ATMI and SRI International to commercialize new CO2 capture system

ATMI and SRI International to commercialize new CO2 capture system

Greentech Lead America: ATMI, a provider of specialty
semiconductor materials, has started commercialization of a new carbon dioxide
(CO2) capture system. The system features ATMI’s precision BrightBlack carbon
adsorbent technology and a proprietary, adsorbent-based gas separation
technology designed by SRI International.

ATMI will lead commercialization and marketing efforts
with their partners for rapid scale-up and commercial deployments of CO2
capture systems.

“First commercialization will likely come from
small-scale, industrial customers wanting to capture and reuse CO2 in their
processes to reduce their raw materials costs and CO2 footprint,” said
Josh Sweeney, marketing director for ATMI’s BrightBlack technologies.

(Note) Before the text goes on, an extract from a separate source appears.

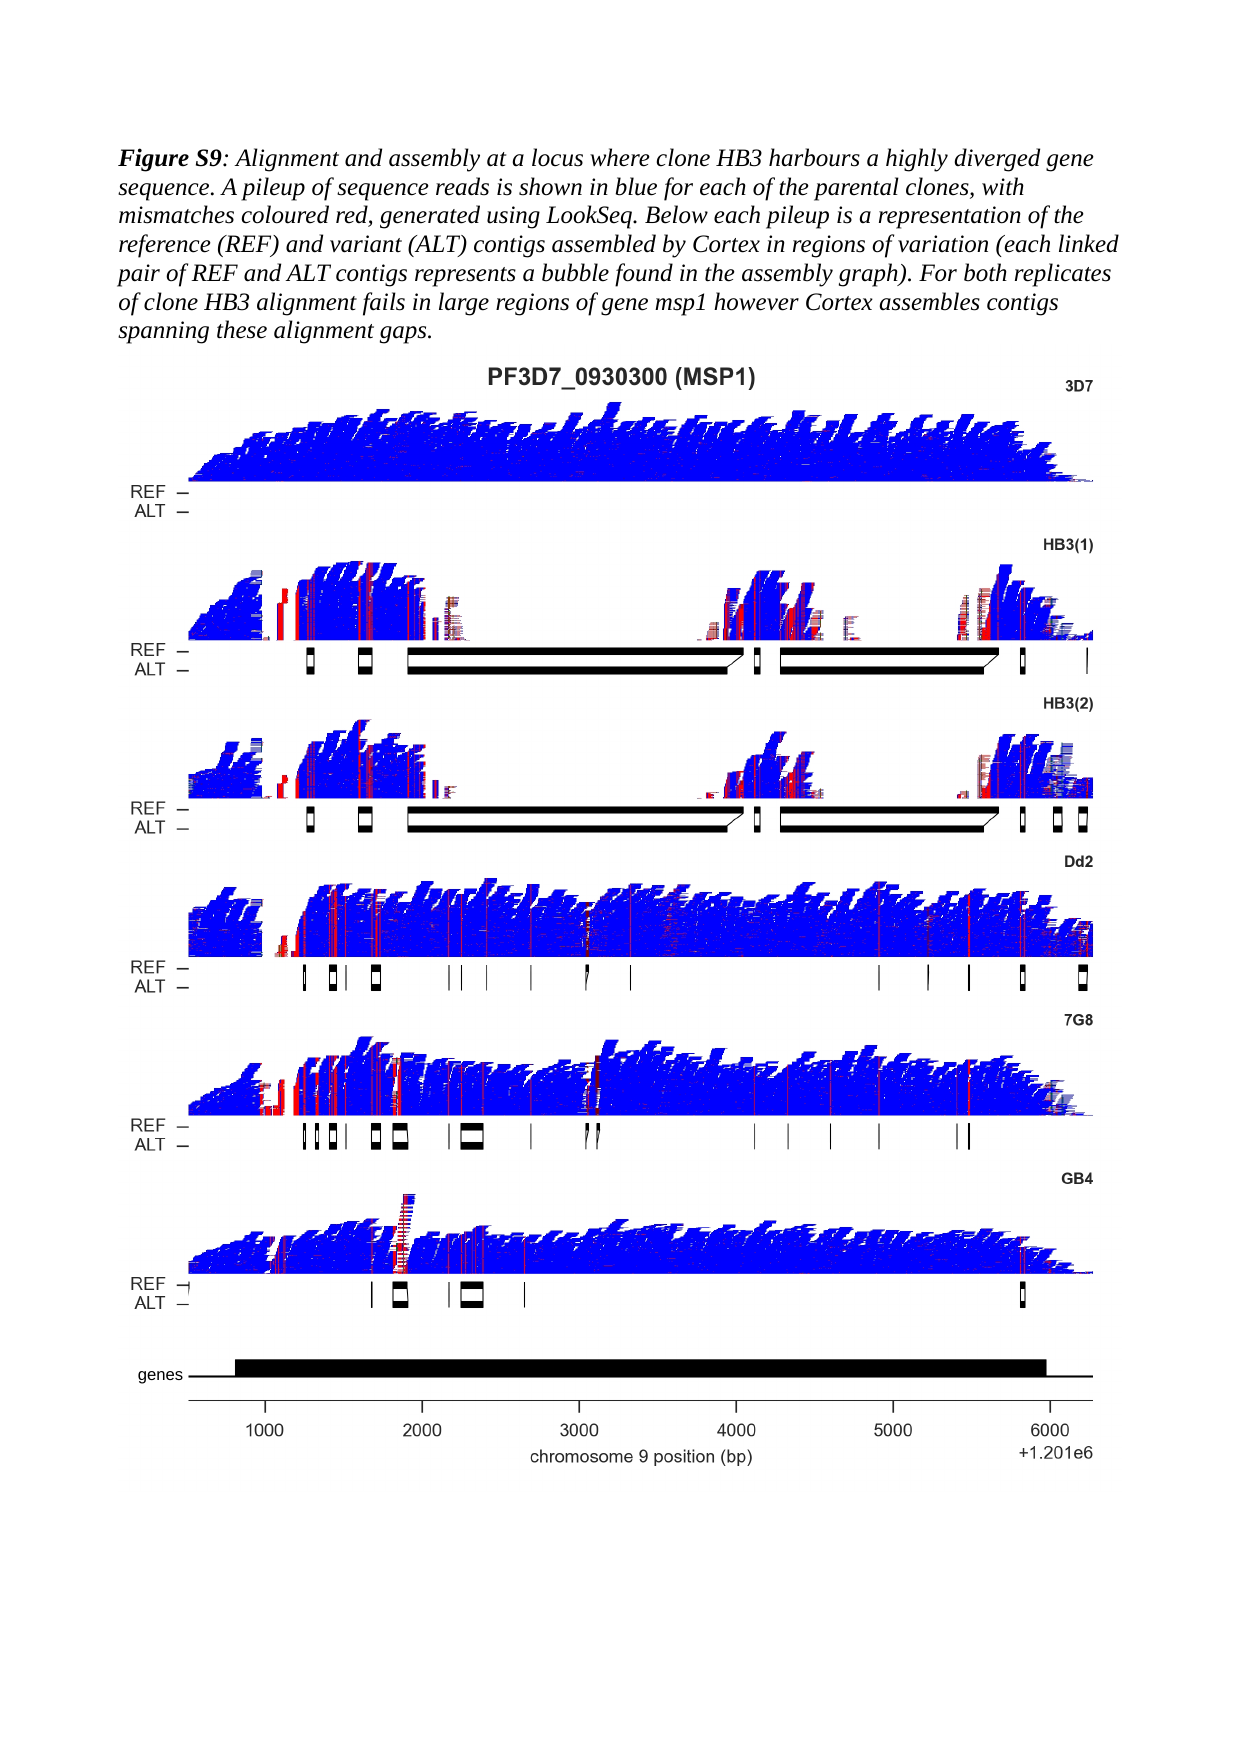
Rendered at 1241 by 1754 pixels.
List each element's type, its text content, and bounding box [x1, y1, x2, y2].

text Figure S9: Alignment and assembly at a locus where clone HB3 harbours a highly diverged gene sequence. A pileup of sequence reads is shown in blue for each of the parental clones, with mismatches coloured red, generated using LookSeq. Below each pileup is a representation of the reference (REF) and variant (ALT) contigs assembled by Cortex in regions of variation (each linked pair of REF and ALT contigs represents a bubble found in the assembly graph). For both replicates of clone HB3 alignment fails in large regions of gene msp1 however Cortex assembles contigs spanning these alignment gaps. [118, 143, 1122, 344]
picture [118, 344, 1123, 1492]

The combined system has consistently demonstrated CO2
capture efficiencies greater than 90 percent with CO2 purities as high as 99
percent. ATMI claims that this technology will reduce the capture cost to $10
to $15 per ton.

Laboratory, pilot and field tests revealed that
BrightBlack carbon microbead adsorbents display exceptional physical adsorption
characteristics for CO2, with high capacity and low regeneration energy. They
also possess excellent chemical and mechanical stability in an SRI process that
features a re-circulating adsorbent system with integrated CO2 adsorption and
steam-stripping sections.

“SRI and ATMI have validated a new approach to CO2
capture. It offers significant advantages compared to current systems. SRI
believes its collaboration with ATMI will bring an important solution to the
marketplace,” said Chris Lantman, director of commercial business
development, SRI Physical Sciences Division.

ATMI’s BrightBlack brand of precision carbon comprises a
family of specialty carbon molecular sieves that are engineered for extremely
high adsorption capacities and can be optimized for gas storage, gas capture
and reuse, and a variety of industrially important gas separations.